::: DATASET ENTRIES
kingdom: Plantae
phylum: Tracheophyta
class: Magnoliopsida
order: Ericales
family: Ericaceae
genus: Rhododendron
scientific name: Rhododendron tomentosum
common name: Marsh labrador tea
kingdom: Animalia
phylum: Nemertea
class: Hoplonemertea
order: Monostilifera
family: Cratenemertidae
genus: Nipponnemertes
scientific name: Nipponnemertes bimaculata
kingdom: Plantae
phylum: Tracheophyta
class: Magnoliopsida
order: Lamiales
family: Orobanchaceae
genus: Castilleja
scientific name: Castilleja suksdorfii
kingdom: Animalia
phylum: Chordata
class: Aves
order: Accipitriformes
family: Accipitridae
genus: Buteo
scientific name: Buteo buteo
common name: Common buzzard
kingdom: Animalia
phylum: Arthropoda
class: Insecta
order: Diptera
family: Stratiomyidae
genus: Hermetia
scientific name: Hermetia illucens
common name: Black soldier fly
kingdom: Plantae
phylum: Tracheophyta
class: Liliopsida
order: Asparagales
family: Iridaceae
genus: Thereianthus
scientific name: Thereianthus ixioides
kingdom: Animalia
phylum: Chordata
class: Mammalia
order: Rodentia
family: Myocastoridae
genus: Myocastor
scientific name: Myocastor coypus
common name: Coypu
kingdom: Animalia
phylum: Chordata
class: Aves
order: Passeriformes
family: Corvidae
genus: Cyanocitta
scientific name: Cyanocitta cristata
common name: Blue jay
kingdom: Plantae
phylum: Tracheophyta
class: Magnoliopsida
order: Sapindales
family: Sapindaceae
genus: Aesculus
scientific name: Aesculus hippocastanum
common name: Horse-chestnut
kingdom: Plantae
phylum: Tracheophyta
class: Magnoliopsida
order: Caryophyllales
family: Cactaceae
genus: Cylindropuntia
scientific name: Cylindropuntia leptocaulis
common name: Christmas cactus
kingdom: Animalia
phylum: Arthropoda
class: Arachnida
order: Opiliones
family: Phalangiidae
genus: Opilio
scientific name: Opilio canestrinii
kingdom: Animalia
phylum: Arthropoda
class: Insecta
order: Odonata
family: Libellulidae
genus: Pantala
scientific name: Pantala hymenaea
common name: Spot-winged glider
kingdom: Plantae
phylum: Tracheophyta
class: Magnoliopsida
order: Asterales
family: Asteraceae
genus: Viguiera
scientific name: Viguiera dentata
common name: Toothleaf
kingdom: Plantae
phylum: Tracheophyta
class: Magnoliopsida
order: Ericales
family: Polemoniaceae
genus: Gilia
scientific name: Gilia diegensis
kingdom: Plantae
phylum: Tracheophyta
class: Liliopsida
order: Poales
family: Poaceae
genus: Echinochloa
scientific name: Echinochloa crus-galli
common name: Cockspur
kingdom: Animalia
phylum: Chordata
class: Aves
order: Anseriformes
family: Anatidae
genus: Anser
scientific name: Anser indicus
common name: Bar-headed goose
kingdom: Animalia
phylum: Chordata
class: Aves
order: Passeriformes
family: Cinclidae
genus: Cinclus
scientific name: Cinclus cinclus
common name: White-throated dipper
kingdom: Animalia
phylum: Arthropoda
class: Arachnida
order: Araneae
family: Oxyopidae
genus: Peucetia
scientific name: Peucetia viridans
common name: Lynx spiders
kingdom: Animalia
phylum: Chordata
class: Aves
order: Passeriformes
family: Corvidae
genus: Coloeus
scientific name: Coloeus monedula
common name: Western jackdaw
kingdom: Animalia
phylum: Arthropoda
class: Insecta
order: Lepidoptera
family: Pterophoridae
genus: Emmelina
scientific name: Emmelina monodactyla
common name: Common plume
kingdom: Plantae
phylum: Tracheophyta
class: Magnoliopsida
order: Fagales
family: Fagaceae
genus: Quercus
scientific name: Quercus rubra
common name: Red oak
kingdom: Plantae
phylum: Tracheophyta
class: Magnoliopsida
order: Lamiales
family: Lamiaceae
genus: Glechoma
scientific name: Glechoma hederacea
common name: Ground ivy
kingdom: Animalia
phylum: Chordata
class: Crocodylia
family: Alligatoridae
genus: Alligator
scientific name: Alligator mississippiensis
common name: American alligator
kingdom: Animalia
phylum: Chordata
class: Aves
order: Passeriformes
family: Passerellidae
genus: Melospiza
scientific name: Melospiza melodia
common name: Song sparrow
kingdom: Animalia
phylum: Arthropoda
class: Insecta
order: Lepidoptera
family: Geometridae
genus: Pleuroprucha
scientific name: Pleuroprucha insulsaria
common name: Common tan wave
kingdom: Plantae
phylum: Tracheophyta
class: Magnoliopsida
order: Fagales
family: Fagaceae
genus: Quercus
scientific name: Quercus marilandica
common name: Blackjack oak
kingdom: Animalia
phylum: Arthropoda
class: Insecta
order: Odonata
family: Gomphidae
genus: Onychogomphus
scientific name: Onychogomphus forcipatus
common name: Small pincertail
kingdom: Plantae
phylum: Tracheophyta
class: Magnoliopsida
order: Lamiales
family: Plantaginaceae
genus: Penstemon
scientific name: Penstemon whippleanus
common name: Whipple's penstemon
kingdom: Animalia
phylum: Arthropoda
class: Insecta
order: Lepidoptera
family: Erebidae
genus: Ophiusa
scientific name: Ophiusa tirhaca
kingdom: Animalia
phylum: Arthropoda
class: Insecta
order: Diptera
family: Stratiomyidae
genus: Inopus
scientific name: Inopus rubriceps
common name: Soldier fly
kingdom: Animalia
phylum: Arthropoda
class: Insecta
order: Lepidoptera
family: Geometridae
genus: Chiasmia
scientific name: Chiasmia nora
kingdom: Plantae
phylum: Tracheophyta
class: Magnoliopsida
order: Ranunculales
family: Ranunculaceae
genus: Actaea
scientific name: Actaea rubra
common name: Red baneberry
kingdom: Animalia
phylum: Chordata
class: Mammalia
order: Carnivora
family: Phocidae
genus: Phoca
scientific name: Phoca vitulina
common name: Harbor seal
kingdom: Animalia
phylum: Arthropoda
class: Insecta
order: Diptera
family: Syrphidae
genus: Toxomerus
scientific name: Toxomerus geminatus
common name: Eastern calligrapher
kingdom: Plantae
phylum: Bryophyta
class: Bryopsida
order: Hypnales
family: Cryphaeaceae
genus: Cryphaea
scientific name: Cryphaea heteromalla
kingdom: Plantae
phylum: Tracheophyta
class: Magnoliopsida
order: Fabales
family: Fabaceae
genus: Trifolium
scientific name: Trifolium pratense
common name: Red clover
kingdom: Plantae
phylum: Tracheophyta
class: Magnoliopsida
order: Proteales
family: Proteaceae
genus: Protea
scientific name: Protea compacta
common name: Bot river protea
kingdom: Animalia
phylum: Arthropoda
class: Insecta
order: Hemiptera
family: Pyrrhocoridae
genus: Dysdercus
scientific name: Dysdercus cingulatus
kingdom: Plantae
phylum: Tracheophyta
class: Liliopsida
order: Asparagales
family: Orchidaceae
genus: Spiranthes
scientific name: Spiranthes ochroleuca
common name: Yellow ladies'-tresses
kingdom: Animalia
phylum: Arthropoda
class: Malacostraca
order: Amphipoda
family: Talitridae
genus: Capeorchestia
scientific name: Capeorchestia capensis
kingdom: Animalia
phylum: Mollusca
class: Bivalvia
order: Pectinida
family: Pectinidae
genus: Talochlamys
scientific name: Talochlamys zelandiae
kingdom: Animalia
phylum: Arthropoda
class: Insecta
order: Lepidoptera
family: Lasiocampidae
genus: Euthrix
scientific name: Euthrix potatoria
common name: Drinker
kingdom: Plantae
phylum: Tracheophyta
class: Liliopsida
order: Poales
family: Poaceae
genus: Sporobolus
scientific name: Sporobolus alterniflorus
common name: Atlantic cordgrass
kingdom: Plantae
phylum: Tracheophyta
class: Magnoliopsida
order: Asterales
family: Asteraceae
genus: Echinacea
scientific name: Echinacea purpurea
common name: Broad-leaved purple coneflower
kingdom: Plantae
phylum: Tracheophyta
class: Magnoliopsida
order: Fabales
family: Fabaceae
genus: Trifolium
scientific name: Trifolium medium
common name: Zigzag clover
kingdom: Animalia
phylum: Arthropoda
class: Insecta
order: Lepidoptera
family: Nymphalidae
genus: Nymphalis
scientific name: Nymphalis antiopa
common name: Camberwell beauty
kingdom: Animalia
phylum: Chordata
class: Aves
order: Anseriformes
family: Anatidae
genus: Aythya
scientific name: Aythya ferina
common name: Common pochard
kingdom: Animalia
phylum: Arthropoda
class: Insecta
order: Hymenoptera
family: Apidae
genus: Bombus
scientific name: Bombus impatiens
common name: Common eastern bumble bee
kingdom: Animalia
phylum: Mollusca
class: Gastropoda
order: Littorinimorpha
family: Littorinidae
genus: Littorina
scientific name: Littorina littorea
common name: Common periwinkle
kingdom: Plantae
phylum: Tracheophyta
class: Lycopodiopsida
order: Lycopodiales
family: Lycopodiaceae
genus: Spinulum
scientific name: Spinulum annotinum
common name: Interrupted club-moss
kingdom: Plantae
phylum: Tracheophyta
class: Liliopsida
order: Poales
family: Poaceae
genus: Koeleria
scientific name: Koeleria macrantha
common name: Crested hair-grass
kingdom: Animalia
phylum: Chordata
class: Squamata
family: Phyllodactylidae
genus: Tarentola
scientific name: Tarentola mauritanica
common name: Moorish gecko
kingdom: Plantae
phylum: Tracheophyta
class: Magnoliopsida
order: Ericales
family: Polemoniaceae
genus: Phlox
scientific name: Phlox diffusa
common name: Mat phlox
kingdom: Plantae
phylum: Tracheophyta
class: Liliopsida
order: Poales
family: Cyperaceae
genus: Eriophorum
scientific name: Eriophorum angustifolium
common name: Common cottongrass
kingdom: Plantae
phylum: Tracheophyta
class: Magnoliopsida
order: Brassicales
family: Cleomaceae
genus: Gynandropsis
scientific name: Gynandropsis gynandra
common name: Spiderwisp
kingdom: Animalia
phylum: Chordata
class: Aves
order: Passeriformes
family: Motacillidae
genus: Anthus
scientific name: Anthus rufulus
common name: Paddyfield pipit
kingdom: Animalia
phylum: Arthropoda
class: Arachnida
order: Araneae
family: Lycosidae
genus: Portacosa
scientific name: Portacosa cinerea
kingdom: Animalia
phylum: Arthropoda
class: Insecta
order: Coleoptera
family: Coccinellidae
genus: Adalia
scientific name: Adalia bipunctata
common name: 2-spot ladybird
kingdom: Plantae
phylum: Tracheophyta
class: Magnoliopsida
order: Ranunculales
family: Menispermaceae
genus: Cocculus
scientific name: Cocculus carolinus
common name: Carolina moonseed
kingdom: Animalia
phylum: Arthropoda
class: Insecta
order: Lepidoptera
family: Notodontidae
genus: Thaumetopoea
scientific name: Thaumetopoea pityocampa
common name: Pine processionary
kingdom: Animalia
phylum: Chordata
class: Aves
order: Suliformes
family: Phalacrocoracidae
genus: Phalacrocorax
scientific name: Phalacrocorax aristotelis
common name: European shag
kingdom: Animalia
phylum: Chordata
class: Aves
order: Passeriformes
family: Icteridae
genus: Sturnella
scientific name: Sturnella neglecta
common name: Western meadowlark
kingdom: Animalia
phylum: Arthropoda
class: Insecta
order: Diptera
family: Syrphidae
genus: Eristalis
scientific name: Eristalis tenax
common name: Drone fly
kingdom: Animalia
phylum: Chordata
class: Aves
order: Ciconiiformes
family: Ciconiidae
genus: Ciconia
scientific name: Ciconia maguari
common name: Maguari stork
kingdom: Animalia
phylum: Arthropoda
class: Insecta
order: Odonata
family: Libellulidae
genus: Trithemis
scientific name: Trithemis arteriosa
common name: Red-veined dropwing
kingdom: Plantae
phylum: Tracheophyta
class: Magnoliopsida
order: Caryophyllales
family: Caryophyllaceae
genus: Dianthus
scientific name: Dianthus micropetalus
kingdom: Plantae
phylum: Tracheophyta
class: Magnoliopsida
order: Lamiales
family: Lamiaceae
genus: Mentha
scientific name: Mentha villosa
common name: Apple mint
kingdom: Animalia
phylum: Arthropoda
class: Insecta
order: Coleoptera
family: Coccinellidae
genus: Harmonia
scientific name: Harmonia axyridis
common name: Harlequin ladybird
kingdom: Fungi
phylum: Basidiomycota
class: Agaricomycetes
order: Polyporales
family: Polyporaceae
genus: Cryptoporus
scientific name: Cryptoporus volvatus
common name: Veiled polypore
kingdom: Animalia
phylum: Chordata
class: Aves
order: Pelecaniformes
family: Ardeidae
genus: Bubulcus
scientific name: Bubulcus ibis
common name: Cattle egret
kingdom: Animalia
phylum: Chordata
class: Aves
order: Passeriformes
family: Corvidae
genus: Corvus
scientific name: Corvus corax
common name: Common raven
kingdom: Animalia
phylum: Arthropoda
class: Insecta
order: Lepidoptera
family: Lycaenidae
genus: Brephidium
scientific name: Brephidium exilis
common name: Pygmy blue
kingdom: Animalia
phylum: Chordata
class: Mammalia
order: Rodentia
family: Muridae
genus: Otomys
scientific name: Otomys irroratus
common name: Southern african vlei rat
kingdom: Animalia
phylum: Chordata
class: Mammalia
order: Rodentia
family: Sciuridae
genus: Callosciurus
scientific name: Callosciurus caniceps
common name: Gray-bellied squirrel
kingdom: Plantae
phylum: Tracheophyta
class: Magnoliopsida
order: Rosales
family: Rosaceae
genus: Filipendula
::::::
▶ EXERCISE DESCRIPTION: Return, unchanged, the part of the data that begins with the line containing "class: Lycopodiopsida" and ends with the line containing "scientific name: Eristalis tenax", both of those lines included.

▶ SOLVED PROBLEM:
class: Lycopodiopsida
order: Lycopodiales
family: Lycopodiaceae
genus: Spinulum
scientific name: Spinulum annotinum
common name: Interrupted club-moss
kingdom: Plantae
phylum: Tracheophyta
class: Liliopsida
order: Poales
family: Poaceae
genus: Koeleria
scientific name: Koeleria macrantha
common name: Crested hair-grass
kingdom: Animalia
phylum: Chordata
class: Squamata
family: Phyllodactylidae
genus: Tarentola
scientific name: Tarentola mauritanica
common name: Moorish gecko
kingdom: Plantae
phylum: Tracheophyta
class: Magnoliopsida
order: Ericales
family: Polemoniaceae
genus: Phlox
scientific name: Phlox diffusa
common name: Mat phlox
kingdom: Plantae
phylum: Tracheophyta
class: Liliopsida
order: Poales
family: Cyperaceae
genus: Eriophorum
scientific name: Eriophorum angustifolium
common name: Common cottongrass
kingdom: Plantae
phylum: Tracheophyta
class: Magnoliopsida
order: Brassicales
family: Cleomaceae
genus: Gynandropsis
scientific name: Gynandropsis gynandra
common name: Spiderwisp
kingdom: Animalia
phylum: Chordata
class: Aves
order: Passeriformes
family: Motacillidae
genus: Anthus
scientific name: Anthus rufulus
common name: Paddyfield pipit
kingdom: Animalia
phylum: Arthropoda
class: Arachnida
order: Araneae
family: Lycosidae
genus: Portacosa
scientific name: Portacosa cinerea
kingdom: Animalia
phylum: Arthropoda
class: Insecta
order: Coleoptera
family: Coccinellidae
genus: Adalia
scientific name: Adalia bipunctata
common name: 2-spot ladybird
kingdom: Plantae
phylum: Tracheophyta
class: Magnoliopsida
order: Ranunculales
family: Menispermaceae
genus: Cocculus
scientific name: Cocculus carolinus
common name: Carolina moonseed
kingdom: Animalia
phylum: Arthropoda
class: Insecta
order: Lepidoptera
family: Notodontidae
genus: Thaumetopoea
scientific name: Thaumetopoea pityocampa
common name: Pine processionary
kingdom: Animalia
phylum: Chordata
class: Aves
order: Suliformes
family: Phalacrocoracidae
genus: Phalacrocorax
scientific name: Phalacrocorax aristotelis
common name: European shag
kingdom: Animalia
phylum: Chordata
class: Aves
order: Passeriformes
family: Icteridae
genus: Sturnella
scientific name: Sturnella neglecta
common name: Western meadowlark
kingdom: Animalia
phylum: Arthropoda
class: Insecta
order: Diptera
family: Syrphidae
genus: Eristalis
scientific name: Eristalis tenax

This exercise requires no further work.